The thing is, tail calls aren't _just_ about emulating iteration via recursion:

  def foo():
      raise ValueError

  def bar():
      return foo()

  bar()
With TCO, the stack trace would contain `main` and `foo`, as `bar`'s frame would be overwritten by `foo`. This example is simple, but `bar` could be a 50 line long if-else chain of tail calls and when debugging you won't necessarily know which condition was evaluated.
> The thing is, tail calls aren't _just_ about emulating iteration via recursion:

I completely agree, but there is also no need to perform TCO to make code like this safely runnable. TCO only becomes necessary/useful when implementing an iterative process where we can't statically know that the call stack won't be exhausted. That said, TCO is usually an all or nothing transformation, and it would be difficult to accurately avoid eliminating trivial tail calls like in your example.

A reasonable compromise might be for the Python VM to implement a TAIL_CALL bytecode op and require the programmer to decorate functions which rely on TCO. This wouldn't be any more onerous than manually trampolining large portions of code, which is the current method of getting around the lack of TCO.

A decorator that enabled TCO makes sense to me. Kind-of like the Numba project, it'd be a specialized JIT-compiler invoked only on some functions.

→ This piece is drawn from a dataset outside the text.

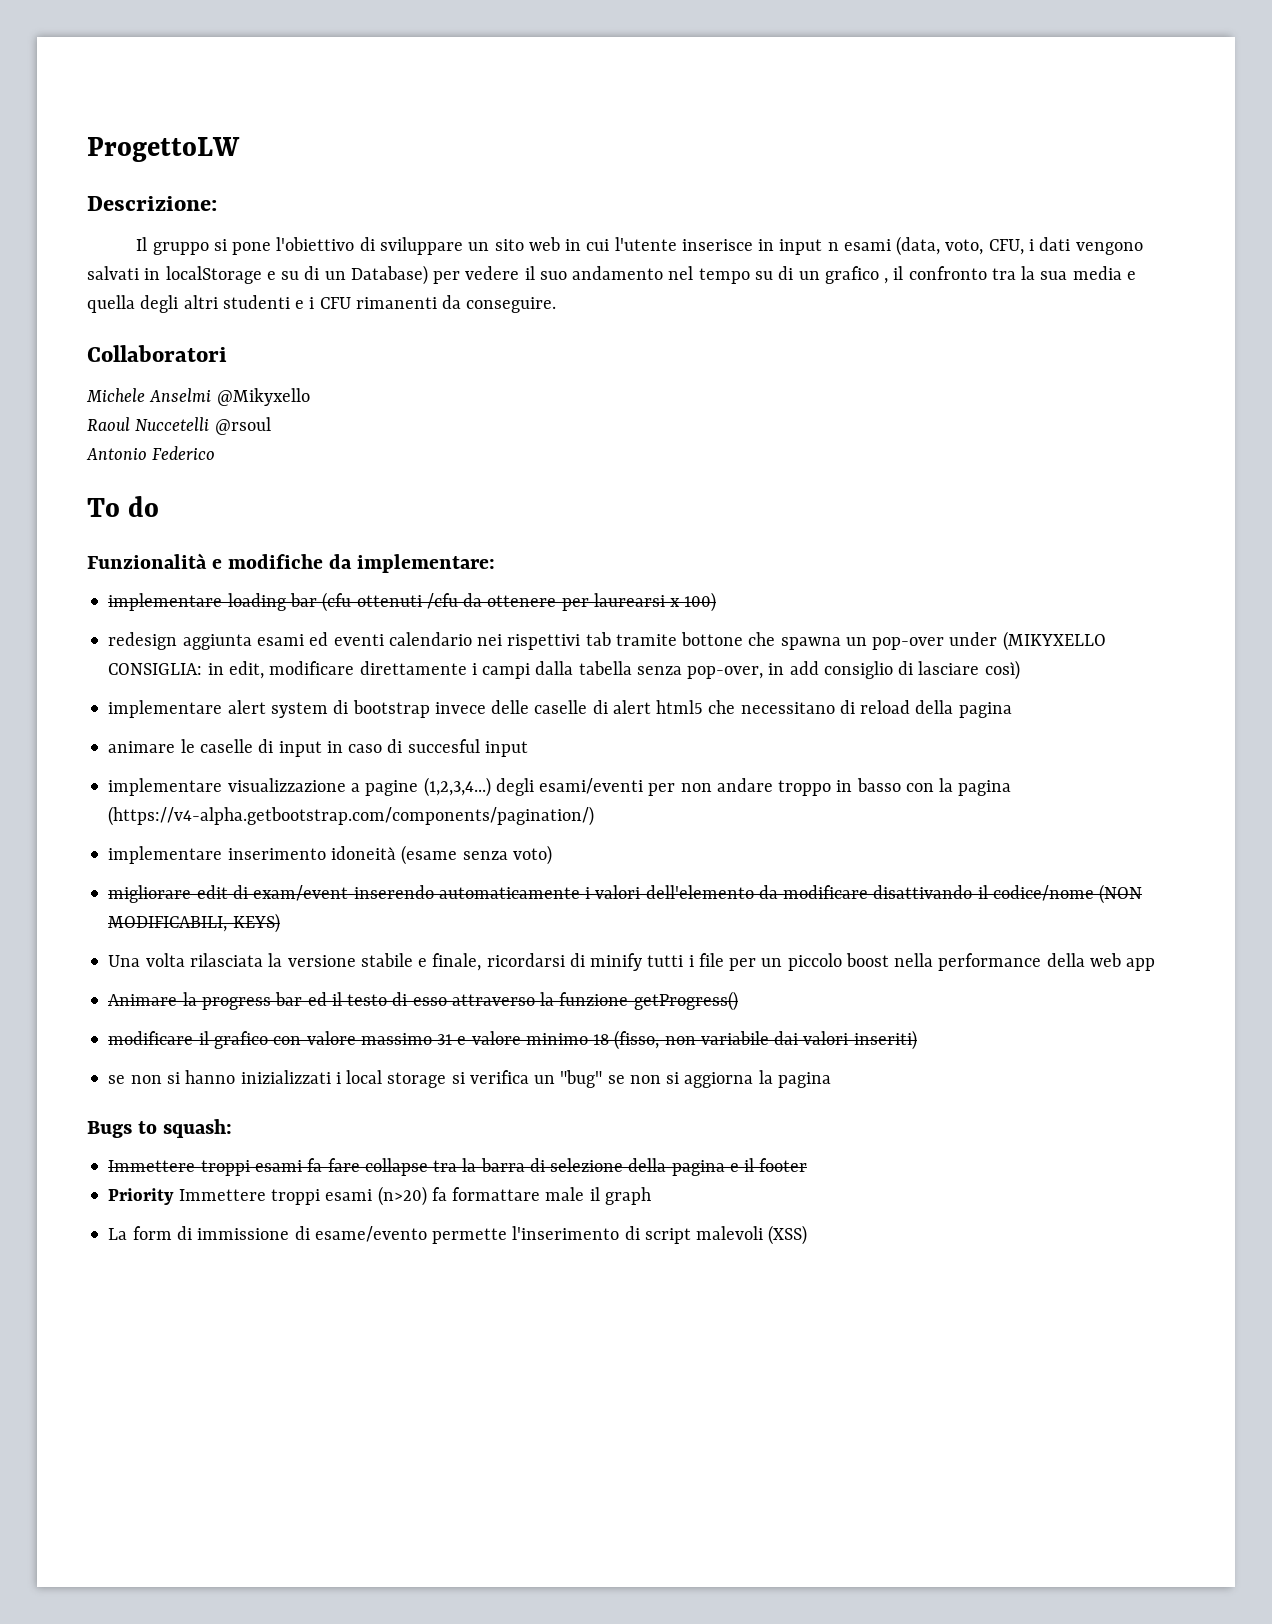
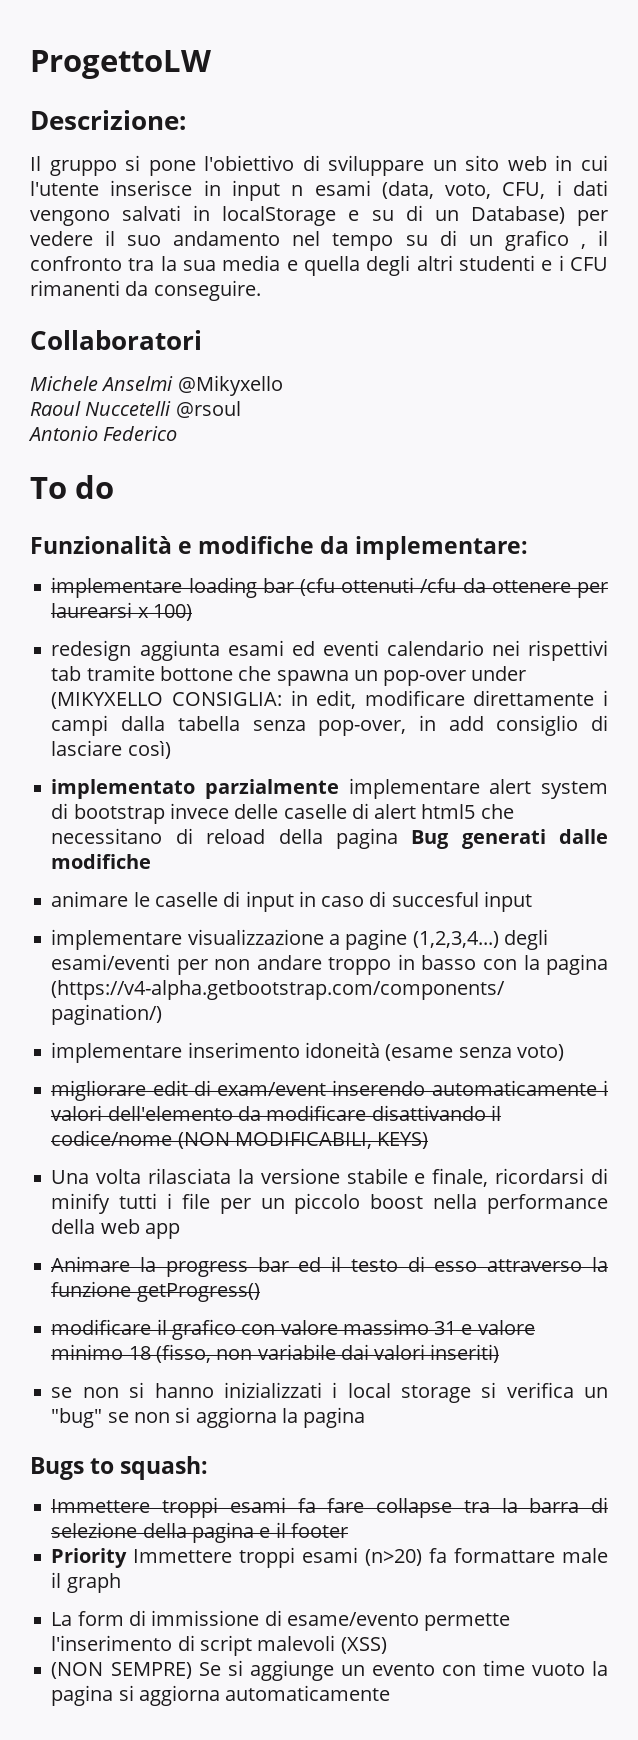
(1020, 670) none -> [51,779,340,799] implementato parzialmente
(1012, 710) none -> [411,829,608,849] [51,854,152,869] Bug generati dalle modifiche
(808, 1235) none -> [51,1660,608,1681] [51,1685,391,1706] // (NON SEMPRE) Se si aggiunge un evento con time vuoto la pagina si aggiorna automaticamente

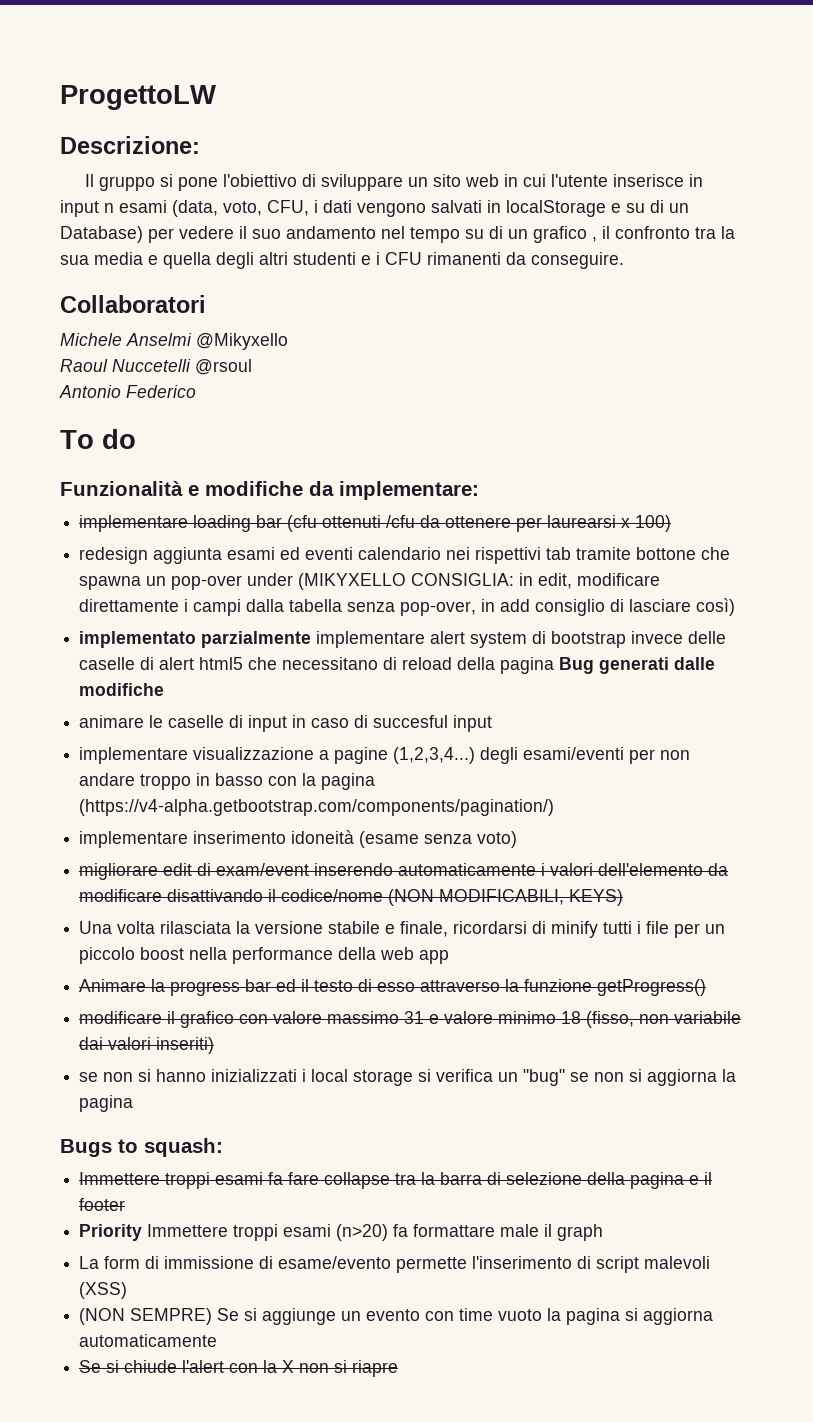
(391, 1693) none -> [79,1360,399,1377] // Se si chiude l'alert con la X non si riapre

What's stopping that from being a 3rd-party library like Numba?

You can find simple decorators which try to provide space efficient tail recursion. Usually they work by trampolining the function. I've seen one example where a decorator rewrites the bytecodes to perform a goto in the case of self recursion. The problem is that all of these solutions are rather limited, easy to break, or have a pretty high runtime overhead. The general solution would be for a decorator to rewrite all CALL opcodes in tail postion to TAIL_CALL opcodes, but such an opcode currently does not exist. The actual implementation of a TAIL_CALL opcode would be almost idential to the CALL opcode, so adding it would probably be straightforward, but I'm speculating here.
Why not just make it a dev/production flag, then?
Probably because many tail-recursive functions _rely_ on tail-call elimination working reliably. Without also having an unbounded call stack, disabling tail-call elimination will likely just cause your programs to crash.